● **Extracted information**:
== Segment start ==
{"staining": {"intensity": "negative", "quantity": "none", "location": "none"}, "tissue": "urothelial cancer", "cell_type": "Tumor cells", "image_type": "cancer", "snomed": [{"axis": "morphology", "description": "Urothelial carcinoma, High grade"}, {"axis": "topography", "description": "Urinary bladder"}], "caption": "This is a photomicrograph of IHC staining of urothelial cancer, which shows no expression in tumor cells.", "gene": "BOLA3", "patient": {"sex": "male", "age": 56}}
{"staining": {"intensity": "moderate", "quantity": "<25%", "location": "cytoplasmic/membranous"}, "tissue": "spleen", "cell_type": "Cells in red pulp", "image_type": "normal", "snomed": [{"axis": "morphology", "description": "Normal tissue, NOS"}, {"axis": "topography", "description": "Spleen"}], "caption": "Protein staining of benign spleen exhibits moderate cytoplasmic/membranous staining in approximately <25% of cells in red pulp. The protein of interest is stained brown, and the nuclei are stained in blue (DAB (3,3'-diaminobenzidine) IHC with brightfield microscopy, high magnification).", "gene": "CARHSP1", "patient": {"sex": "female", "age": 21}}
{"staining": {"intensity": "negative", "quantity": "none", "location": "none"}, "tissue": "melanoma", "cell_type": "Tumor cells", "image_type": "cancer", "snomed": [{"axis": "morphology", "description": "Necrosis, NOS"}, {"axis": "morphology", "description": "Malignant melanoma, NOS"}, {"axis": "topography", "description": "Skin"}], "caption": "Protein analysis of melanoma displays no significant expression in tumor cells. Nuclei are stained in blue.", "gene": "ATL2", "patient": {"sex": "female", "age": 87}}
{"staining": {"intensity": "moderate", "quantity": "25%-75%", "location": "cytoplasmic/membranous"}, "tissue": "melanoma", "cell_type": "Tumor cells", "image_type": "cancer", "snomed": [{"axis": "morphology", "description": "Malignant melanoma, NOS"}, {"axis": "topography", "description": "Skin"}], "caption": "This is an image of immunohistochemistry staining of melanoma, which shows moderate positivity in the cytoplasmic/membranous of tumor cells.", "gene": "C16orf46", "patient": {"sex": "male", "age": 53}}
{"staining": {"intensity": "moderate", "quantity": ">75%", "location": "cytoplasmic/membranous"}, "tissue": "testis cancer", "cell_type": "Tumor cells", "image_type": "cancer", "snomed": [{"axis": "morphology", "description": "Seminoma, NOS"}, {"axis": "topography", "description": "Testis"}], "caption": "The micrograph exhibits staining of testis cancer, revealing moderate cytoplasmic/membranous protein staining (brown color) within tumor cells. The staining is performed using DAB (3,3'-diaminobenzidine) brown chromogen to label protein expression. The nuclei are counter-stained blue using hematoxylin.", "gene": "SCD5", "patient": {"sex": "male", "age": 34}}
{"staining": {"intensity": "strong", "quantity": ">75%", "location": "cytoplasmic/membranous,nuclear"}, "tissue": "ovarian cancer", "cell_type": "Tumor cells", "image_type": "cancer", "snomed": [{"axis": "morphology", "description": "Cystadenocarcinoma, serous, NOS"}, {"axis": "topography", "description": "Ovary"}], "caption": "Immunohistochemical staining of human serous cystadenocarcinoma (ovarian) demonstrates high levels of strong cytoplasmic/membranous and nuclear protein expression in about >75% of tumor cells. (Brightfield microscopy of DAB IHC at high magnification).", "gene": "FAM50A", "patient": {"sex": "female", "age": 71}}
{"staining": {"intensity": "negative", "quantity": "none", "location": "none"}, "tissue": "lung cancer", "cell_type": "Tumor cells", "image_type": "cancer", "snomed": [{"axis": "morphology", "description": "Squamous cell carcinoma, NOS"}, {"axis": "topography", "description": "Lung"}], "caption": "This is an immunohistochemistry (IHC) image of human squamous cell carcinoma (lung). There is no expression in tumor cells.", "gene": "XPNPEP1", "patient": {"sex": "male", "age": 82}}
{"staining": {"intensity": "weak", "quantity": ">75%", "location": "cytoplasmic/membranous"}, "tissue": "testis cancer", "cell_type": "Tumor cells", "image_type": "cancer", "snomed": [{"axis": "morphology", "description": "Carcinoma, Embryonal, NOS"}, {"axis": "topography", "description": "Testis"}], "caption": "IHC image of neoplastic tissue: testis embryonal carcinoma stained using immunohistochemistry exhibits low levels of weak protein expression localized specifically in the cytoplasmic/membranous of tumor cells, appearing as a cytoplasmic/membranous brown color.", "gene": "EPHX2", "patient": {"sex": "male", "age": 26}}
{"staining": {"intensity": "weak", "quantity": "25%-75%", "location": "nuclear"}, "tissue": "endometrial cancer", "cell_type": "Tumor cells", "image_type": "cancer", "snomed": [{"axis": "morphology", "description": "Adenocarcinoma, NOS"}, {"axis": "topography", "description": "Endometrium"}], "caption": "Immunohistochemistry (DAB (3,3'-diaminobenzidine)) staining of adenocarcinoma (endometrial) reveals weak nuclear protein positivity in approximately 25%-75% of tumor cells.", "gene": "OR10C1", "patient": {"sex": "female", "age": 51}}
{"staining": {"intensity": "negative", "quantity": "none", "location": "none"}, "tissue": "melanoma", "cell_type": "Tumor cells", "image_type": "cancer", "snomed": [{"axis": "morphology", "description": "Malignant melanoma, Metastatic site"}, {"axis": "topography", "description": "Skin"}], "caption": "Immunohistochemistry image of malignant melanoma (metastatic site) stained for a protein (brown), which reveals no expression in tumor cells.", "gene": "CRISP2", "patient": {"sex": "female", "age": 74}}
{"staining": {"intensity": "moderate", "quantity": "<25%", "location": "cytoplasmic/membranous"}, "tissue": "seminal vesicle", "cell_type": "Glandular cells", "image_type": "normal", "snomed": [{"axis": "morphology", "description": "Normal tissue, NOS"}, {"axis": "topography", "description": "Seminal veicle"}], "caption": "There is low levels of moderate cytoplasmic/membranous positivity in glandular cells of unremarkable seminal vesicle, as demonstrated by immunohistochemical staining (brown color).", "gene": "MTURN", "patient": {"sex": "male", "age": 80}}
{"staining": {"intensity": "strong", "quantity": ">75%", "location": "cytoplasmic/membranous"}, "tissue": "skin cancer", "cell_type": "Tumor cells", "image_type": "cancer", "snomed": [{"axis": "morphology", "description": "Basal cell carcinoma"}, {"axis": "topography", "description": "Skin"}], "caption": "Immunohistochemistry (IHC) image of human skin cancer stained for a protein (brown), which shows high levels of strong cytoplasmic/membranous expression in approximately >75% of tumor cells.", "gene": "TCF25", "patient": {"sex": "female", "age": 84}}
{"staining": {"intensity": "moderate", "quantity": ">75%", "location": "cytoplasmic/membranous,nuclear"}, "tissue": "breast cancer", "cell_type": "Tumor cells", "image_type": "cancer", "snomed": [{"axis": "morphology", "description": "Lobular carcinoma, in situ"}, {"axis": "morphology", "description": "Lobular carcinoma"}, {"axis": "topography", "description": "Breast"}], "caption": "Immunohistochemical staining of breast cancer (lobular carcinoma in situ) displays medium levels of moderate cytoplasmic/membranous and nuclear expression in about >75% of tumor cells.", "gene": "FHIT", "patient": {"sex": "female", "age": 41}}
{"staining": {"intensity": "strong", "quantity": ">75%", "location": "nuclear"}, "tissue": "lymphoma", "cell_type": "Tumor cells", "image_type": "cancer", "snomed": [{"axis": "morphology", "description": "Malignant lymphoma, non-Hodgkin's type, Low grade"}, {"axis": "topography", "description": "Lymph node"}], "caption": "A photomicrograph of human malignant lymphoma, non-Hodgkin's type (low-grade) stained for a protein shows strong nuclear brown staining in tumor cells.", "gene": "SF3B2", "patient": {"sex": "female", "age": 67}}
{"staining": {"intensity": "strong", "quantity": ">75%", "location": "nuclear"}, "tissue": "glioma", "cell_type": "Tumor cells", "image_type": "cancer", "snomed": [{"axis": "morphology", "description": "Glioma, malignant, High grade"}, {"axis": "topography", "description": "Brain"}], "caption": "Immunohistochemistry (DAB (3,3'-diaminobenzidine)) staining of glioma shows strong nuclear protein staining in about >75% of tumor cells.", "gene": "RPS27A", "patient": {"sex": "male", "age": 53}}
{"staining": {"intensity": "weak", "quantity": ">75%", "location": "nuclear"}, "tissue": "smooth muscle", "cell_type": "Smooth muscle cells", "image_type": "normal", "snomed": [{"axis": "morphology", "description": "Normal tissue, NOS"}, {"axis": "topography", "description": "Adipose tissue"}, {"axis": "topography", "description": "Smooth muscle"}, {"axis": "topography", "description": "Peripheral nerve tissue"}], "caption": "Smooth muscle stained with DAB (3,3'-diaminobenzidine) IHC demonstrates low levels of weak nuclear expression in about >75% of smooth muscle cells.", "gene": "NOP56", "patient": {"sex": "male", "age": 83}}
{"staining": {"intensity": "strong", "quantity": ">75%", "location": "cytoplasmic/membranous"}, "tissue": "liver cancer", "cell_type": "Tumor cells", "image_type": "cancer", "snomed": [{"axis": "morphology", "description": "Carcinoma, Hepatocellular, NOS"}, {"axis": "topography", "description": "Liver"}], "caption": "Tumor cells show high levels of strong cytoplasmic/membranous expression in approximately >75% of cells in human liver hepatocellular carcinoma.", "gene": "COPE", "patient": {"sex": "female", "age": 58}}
== Segment end ==
● **What this task involves**: Go through the entries and copy every line with "There".

● **Solution below**:
{"staining": {"intensity": "negative", "quantity": "none", "location": "none"}, "tissue": "lung cancer", "cell_type": "Tumor cells", "image_type": "cancer", "snomed": [{"axis": "morphology", "description": "Squamous cell carcinoma, NOS"}, {"axis": "topography", "description": "Lung"}], "caption": "This is an immunohistochemistry (IHC) image of human squamous cell carcinoma (lung). There is no expression in tumor cells.", "gene": "XPNPEP1", "patient": {"sex": "male", "age": 82}}
{"staining": {"intensity": "moderate", "quantity": "<25%", "location": "cytoplasmic/membranous"}, "tissue": "seminal vesicle", "cell_type": "Glandular cells", "image_type": "normal", "snomed": [{"axis": "morphology", "description": "Normal tissue, NOS"}, {"axis": "topography", "description": "Seminal veicle"}], "caption": "There is low levels of moderate cytoplasmic/membranous positivity in glandular cells of unremarkable seminal vesicle, as demonstrated by immunohistochemical staining (brown color).", "gene": "MTURN", "patient": {"sex": "male", "age": 80}}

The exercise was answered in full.